What the exercise asks ▸ Please repeat the records below exactly, from the first line through the line containing "SALES CONDITIONS", and nothing more.

Stored data below:

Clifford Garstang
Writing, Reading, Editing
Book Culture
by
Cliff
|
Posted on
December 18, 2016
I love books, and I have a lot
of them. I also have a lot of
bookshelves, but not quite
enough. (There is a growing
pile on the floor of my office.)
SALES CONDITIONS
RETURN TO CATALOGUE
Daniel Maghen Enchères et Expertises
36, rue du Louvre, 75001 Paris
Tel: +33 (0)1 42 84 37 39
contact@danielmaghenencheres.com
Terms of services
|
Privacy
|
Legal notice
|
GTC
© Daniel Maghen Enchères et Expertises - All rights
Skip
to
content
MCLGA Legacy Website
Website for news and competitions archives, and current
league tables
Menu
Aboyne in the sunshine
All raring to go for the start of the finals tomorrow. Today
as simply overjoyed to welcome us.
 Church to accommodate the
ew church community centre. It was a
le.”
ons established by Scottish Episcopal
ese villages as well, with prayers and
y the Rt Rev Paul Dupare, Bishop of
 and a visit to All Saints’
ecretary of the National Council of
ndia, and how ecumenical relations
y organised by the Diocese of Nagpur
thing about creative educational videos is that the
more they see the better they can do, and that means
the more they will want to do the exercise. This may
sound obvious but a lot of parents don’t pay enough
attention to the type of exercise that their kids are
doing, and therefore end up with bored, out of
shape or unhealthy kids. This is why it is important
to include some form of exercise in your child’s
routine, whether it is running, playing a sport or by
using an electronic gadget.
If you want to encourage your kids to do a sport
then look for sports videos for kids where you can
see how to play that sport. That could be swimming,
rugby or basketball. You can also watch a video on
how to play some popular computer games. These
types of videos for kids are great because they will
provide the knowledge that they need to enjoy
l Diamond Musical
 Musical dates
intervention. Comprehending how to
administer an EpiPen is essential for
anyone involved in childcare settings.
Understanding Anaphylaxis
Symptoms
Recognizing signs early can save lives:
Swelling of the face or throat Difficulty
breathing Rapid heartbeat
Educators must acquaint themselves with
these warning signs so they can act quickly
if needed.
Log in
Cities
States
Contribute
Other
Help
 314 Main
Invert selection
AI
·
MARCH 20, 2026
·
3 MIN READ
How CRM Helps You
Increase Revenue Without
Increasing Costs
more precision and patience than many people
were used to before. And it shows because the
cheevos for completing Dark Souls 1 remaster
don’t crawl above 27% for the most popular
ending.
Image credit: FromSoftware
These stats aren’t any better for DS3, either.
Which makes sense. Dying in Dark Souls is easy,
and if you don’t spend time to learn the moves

End of Stored data.

Expected answer ▸
Clifford Garstang
Writing, Reading, Editing
Book Culture
by
Cliff
|
Posted on
December 18, 2016
I love books, and I have a lot
of them. I also have a lot of
bookshelves, but not quite
enough. (There is a growing
pile on the floor of my office.)
SALES CONDITIONS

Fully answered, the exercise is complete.